Solar wrote: With this in mind, and considering the Sun, my question is: Are expectations that one relatively local electric current filament to "power the sun" unrealistic?
According to this paper, the integral cosmic ray proton flux with energies >180 MeV did peak in January 2010 and was 0.42 pfu (1 pfu = 1 cm^(-2)*s^(-1)*sr^(-1)). During solar maximum in 2014 this flux fell (due to Forbush effect) to about 0.2 pfu.
(UPD: LISA Pathfinder reports very similar fluxes of >70 MeV protons of 0.32-0.47 pfu in 2016-2017).

So the flux to the Sun's surface (if my calculation is correct) should be about 6*10^22 particles per second during solar minimum - or less. In terms of current, that's about 4 kA. I don't think such a current might produce the activity that we observe (10^26 W of thermal emission power). Even the heliospheric current sheet carries something like 3 GA of current, so the cosmic ray contribution is just a tiny disturbance on top of that.

(Note also that this observation contradicts Juergens' anode model, as I've indicated in SAFIRE topic here).

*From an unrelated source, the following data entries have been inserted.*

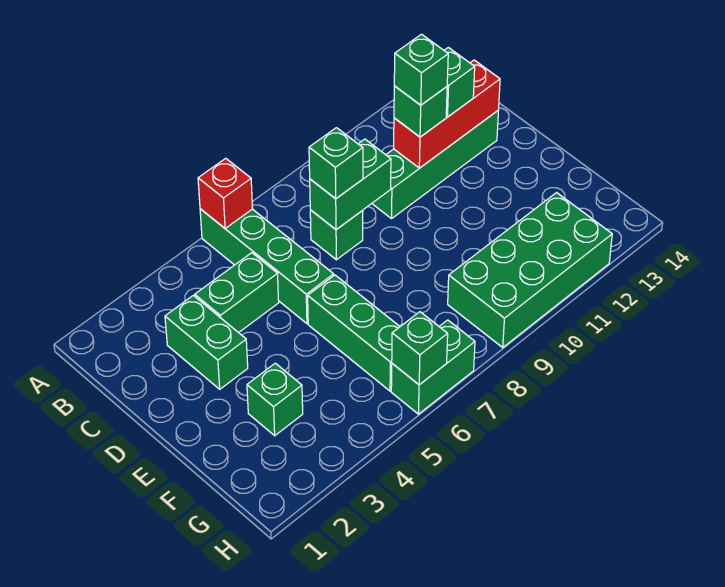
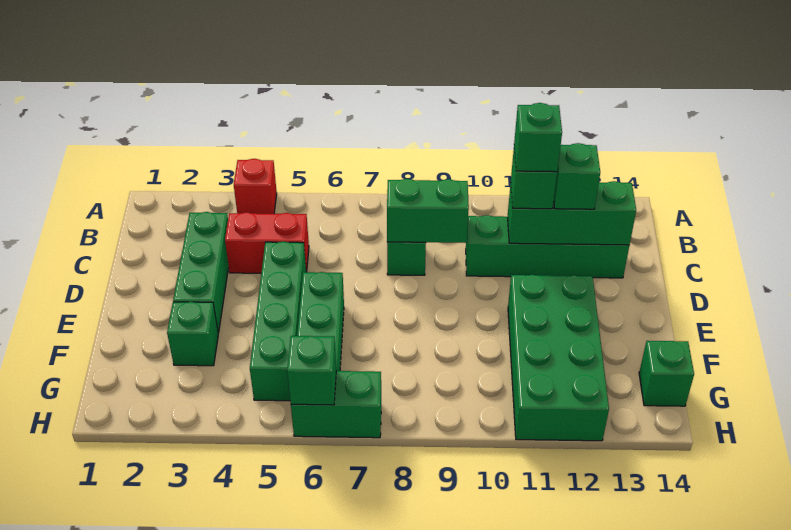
green 1x4 brick [200,209,334,324] -> green 1x4 brick moved to [250,241,306,401]
red 1x1 brick [198,158,253,228] -> red 1x1 brick moved to [234,159,277,214]
green 1x2 brick [165,295,248,389] -> green 1x3 brick [173,212,229,333]
green 1x2 brick [195,253,279,333] -> red 1x2 brick [225,212,309,273]
green 1x1 brick [309,128,363,199] -> green 1x1 brick moved to [639,341,694,406]
red 1x3 brick [394,60,500,168] -> green 1x3 brick [508,181,636,245]
green 2x4 brick [448,193,612,347] -> green 2x4 brick turned to [508,275,609,441]

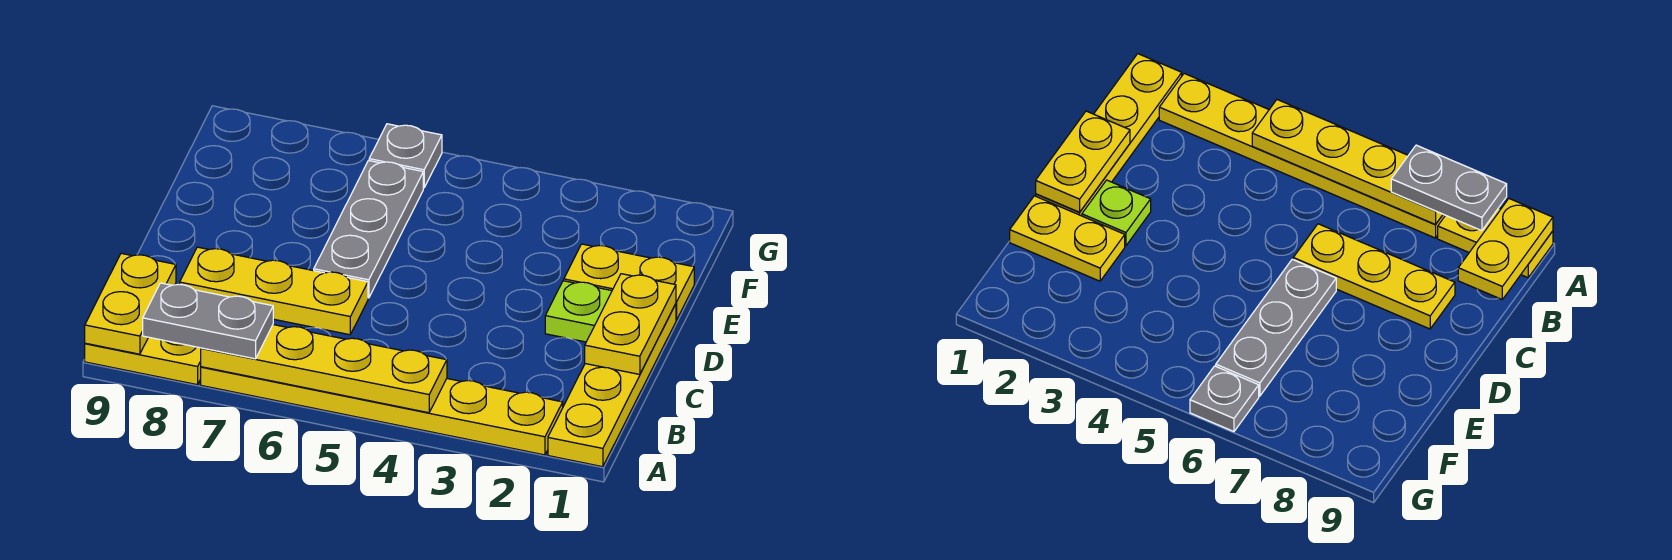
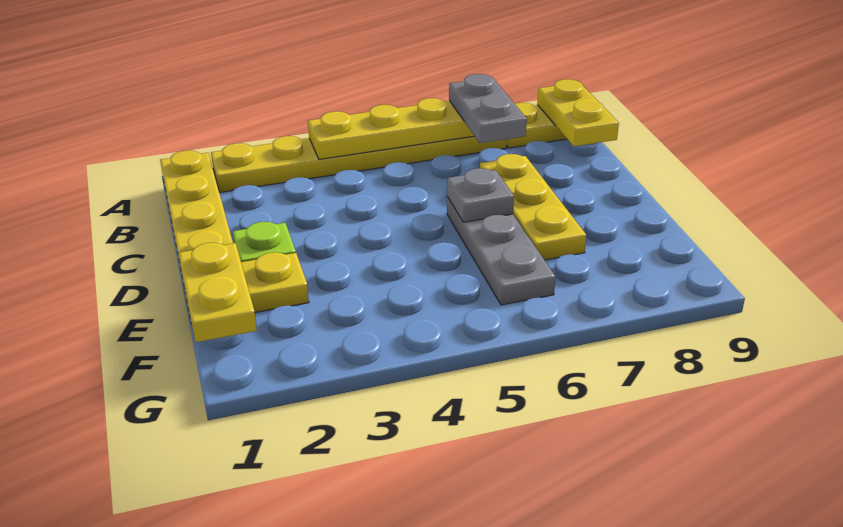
grey 1x2 plate [143,283,273,359] -> grey 1x2 plate turned to [449,74,527,143]
yellow 1x2 plate [585,274,676,374] -> yellow 1x2 plate moved to [179,242,257,342]
yellow 1x3 plate [180,247,368,335] -> yellow 1x3 plate turned to [480,154,586,260]
grey 1x1 plate [369,124,442,188] -> grey 1x1 plate moved to [447,168,514,222]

However, I recently had a thought that the regulation of cosmic ray flux by solar activity pretty interestingly corresponds to the ENA emissions from the edge of the heliosphere. If ENA's are indeed caused by charge exchange (effectively - a current from the heliosphere to the interstellar medium), and their production is stronger during solar minimum, that seems like an additional way of dropping the excess charge for the Sun.
I.e.: during the maximum the incoming cosmic ray excess charge is lower, and thus ENA production (outgoing charge) is also lower. During the minimum both of these are higher.
It seems too naive to think this is exactly what's going on, but in general, I'd say, it makes sense.